BEGIN
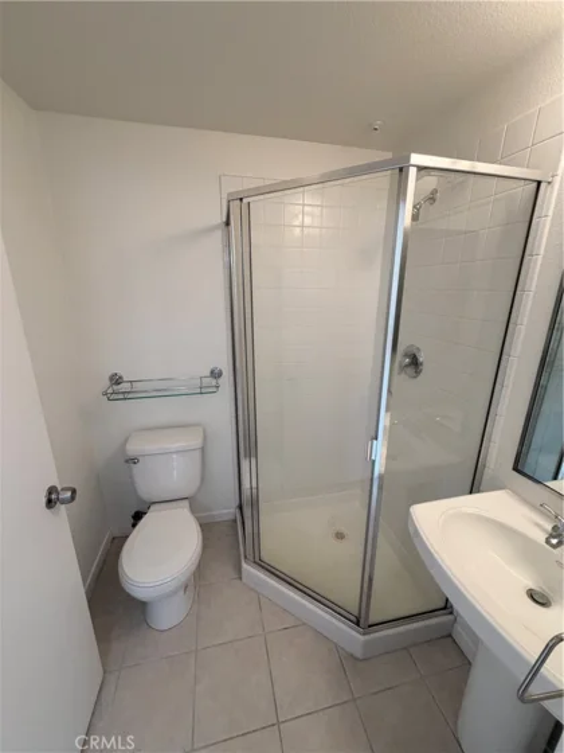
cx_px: 282
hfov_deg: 85.7
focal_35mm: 14
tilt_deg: -16.3
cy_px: 376
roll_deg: -0.4
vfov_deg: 102.1
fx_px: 304
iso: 160
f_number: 2.2
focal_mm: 2.22
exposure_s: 1/120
END
■ Request
Starting at the line that contains "roll_deg: -0.4", restate word for word every line through the last one in the records above. Return nothing else.

■ Response to this task
roll_deg: -0.4
vfov_deg: 102.1
fx_px: 304
iso: 160
f_number: 2.2
focal_mm: 2.22
exposure_s: 1/120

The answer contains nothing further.